Member of Parliament for Labrador (Grand Falls—White Bay—Labrador; 1972–1988)
- In office October 30, 1972 – September 20, 1995
- Preceded by: Ambrose Peddle
- Succeeded by: Lawrence D. O'Brien (1996)

Personal details
- Born: William Hubert Rompkey May 13, 1936 Belleoram, Dominion of Newfoundland
- Died: March 21, 2017 (aged 80) Ottawa, Ontario, Canada
- Party: Liberal
- Spouse: Carolyn Pike ​(m. 1963)​
- Children: Hilary Rompkey Peter Rompkey
- Alma mater: Bishop Feild College; Memorial University (BA, 1957), MA, LLD (Hon.), University of London; University of Toronto;
- Occupation: Canadian Senator
- Profession: Educator
- Cabinet: Deputy Leader of the Government in the Senate (2004–2006) Government Whip in the Senate (2001–2004) Minister of State (Mines) (1984) Minister of State (Small business and Tourism) (1982–1983) Minister of National Revenue (1980–1982)

Military service
- Allegiance: Canada
- Branch/service: Royal Canadian Navy
- Rank: Lieutenant (Reserve)

= Bill Rompkey =

Canadian educator and politician

William Hubert Rompkey (May 13, 1936 – March 21, 2017) was a Canadian educator and politician from Newfoundland.
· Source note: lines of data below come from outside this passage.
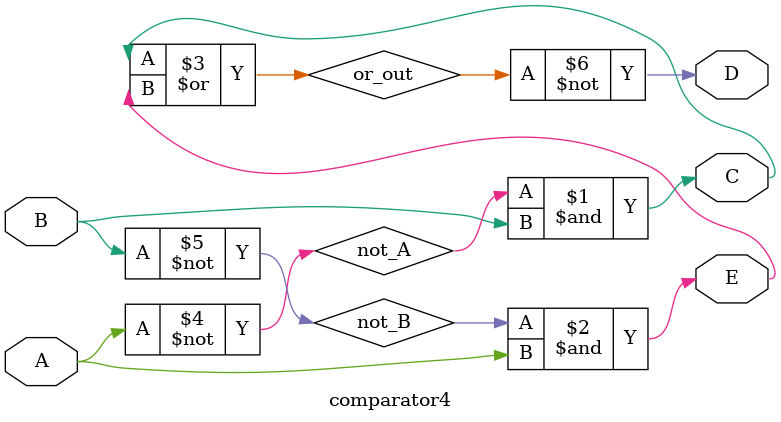
<source format=v>
module comparator4 (A,B,C,D,E);
    input A,B;
    output C,D,E;

wire not_A,not_B,or_out;

not n1 (not_A,A);
and g1 (C,not_A,B); // A<B
not n2 (not_B,B);
and g2 (E,not_B,A); // A>B
or g3 (or_out,C,E);
not g4 (D,or_out); // A=B

endmodule
</source>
A member of the Liberal Party, he served as member of Parliament from Labrador from 1972 to 1995, and as a senator from Newfoundland and Labrador from 1995 to 2011.

==Early life and education==
Rompkey was born in Belleoram, Fortune Bay, Newfoundland. He attended Bishop Feild College in St. John's. In 1953, after he left Bishop Feild College, Rompkey entered Memorial University, where he graduated with a BA, a diploma in education, and an MA. Rompkey continued his studies at the University of London, England, where he received the Academic Diploma in Education.

==Career as an educator==
After Rompkey returned from his studies in London, he started his career as an educator. Rompkey taught school at Upper Island Cove and in St. John's. In 1963, he married fellow Memorial University graduate Carolyn Pike, and then, lured by Tony Paddon, Rompkey took an appointment as principal of the Yale Amalgamated School in North West River. Rompkey later became the first Superintendent of Education with the Labrador East Integrated School Board, a position he held until 1971. In January 1972, Rompkey was studying for his Ph.D. in Adult Education at the University of Toronto when he won the nomination to represent the Grand Falls-White Bay-Labrador riding for the Liberal Party.

==Parliamentary career==
===The House of Commons===
Rompkey was first elected to the House of Commons of Canada in the 1972 federal election as the Liberal Member of Parliament (MP) for Grand Falls—White Bay—Labrador, the first of seven consecutive election victories. He defeated Progressive Conservative incumbent Ambrose Peddle to win the seat. In 1980, Prime Minister Pierre Trudeau elevated Rompkey to the Canadian Cabinet as Minister of National Revenue. In 1982, he was moved to the position of Minister of State for Small Businesses and Tourism becoming Minister of State for Mines in 1984. He was Minister of State for Transport in the short-lived Cabinet of John Turner until the government's defeat in the 1984 election.

===Senate===
In 1995, Governor General of Canada Roméo LeBlanc, on the advice of Prime Minister Jean Chrétien, appointed Rompkey to the Senate of Canada. In 2001, he became Government Whip in the Senate and was deputy leader of the government in the Senate until the Conservatives took power in February 2006 as a result of a federal election. He reached the mandatory retirement age of 75 on May 13, 2011.